Mas o presidente ucraniano tem resistido. "Não vemos porque é que essas mudanças devem ser introduzidas. Penso que seria perigoso", justificava Zelensky.
"A Ucrânia tem soldados" garante o major-general Isidro de Morais Pereira, explicando que o exército de Kiev tem uma nova brigada, a 15ª, "pronta para entrar em combate e equipada". Mas não é só: "A Ucrânia tem mais 10 brigadas, que têm pessoas, mas ainda não têm material", diz.
Em causa estão, segundo o especialista militar, cerca de 50 mil novos homens preparados para entrar em combate, mas sem meios para tal. "Para equiaprar 10 brigadas sao precisas muitas viaturas, sendo que uma brigada tem no mínimo 18 obuses de artilharia. Mais uma vez o Ocidente fala muito, mas faz pouco", acusa.

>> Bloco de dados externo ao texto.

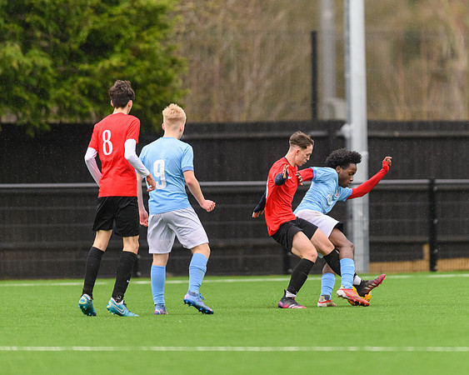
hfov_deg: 3.2
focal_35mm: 600
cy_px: 204
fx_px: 8329
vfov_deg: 2.6
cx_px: 305
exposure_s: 1/2000
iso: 2200
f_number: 2.8
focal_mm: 400
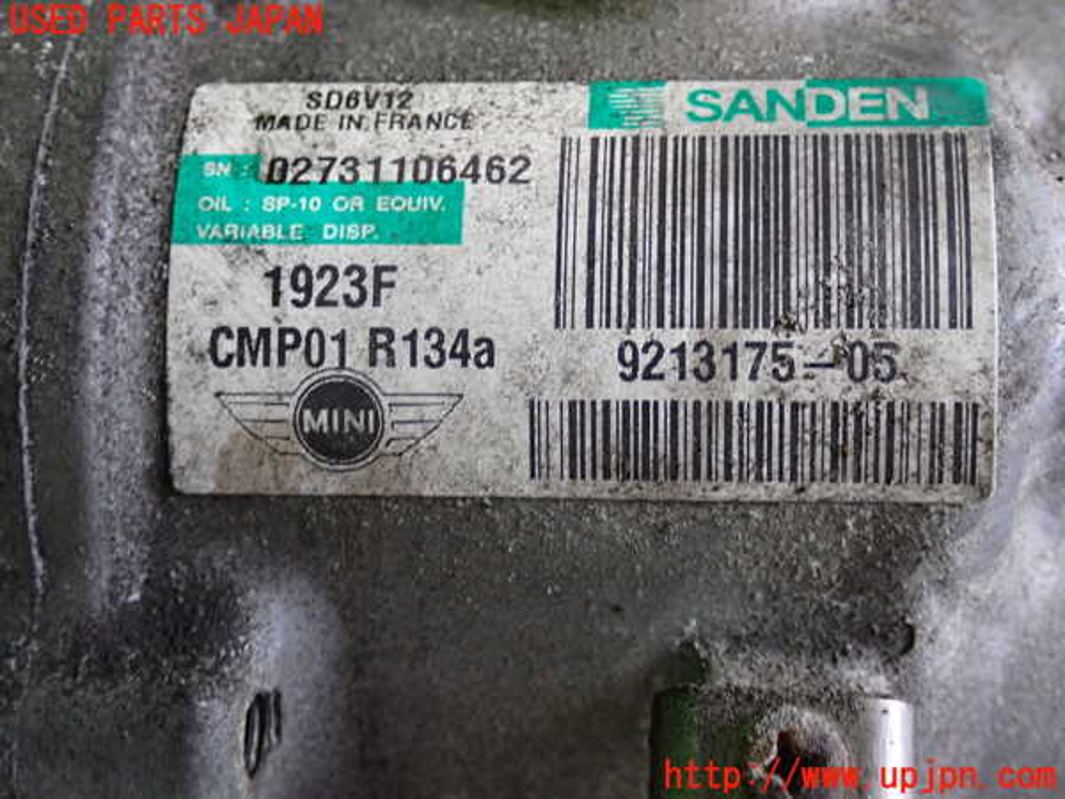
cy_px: 400
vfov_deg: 23.7
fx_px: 1907
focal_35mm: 62
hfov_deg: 31.2
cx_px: 532
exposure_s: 1/60
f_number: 3.6
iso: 500
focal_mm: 11.09
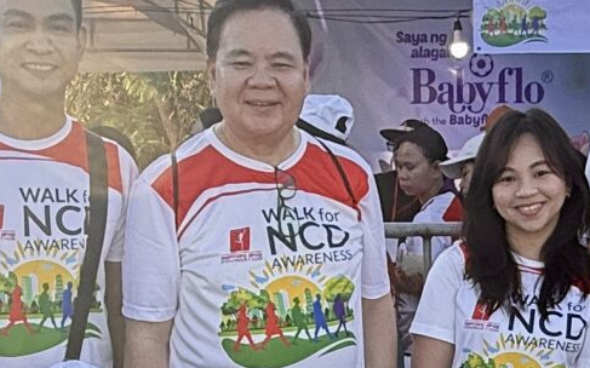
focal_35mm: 78
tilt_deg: -12.3
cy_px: 419
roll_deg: +0.1
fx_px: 1254
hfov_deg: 25.9
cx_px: 487
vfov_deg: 16.2
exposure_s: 1/518
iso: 64
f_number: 2.2
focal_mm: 2.22
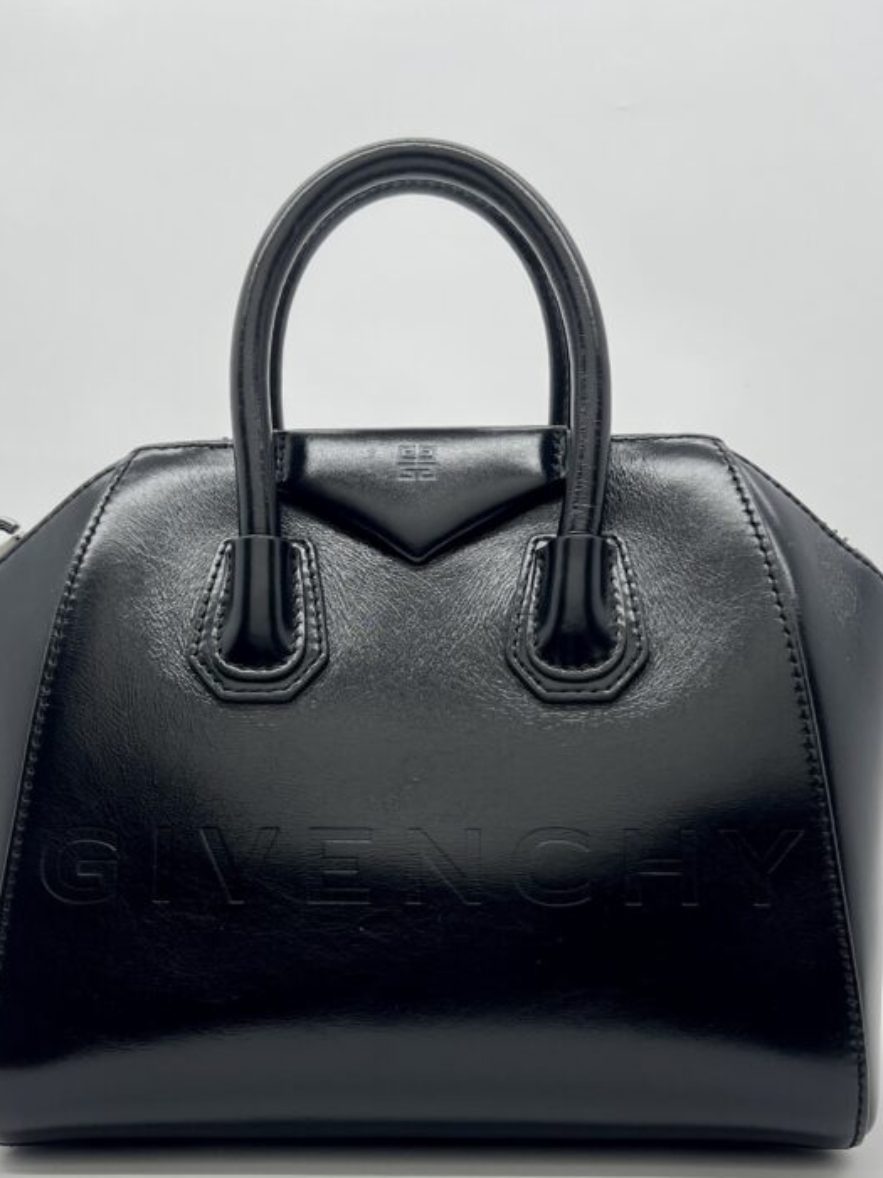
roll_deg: +0.0
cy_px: 637
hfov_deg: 37.7
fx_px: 1294
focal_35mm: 38
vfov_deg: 48.9
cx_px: 427
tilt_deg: -2.9
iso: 32
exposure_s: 1/133
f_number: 1.5
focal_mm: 5.7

Na segunda-feira, os EUA anunciaram um novo pacote de ajuda militar à Ucrânia para se defender dos ataques russos, no valor de 725 milhões de dólares. De acordo com o secretário de Estado norte-americano, Antony Blinken, que fez o anúncio da ajuda, o pacote inclui mísseis Stinger, munições para os HIMARS, drones e minas terrestres, entre outros.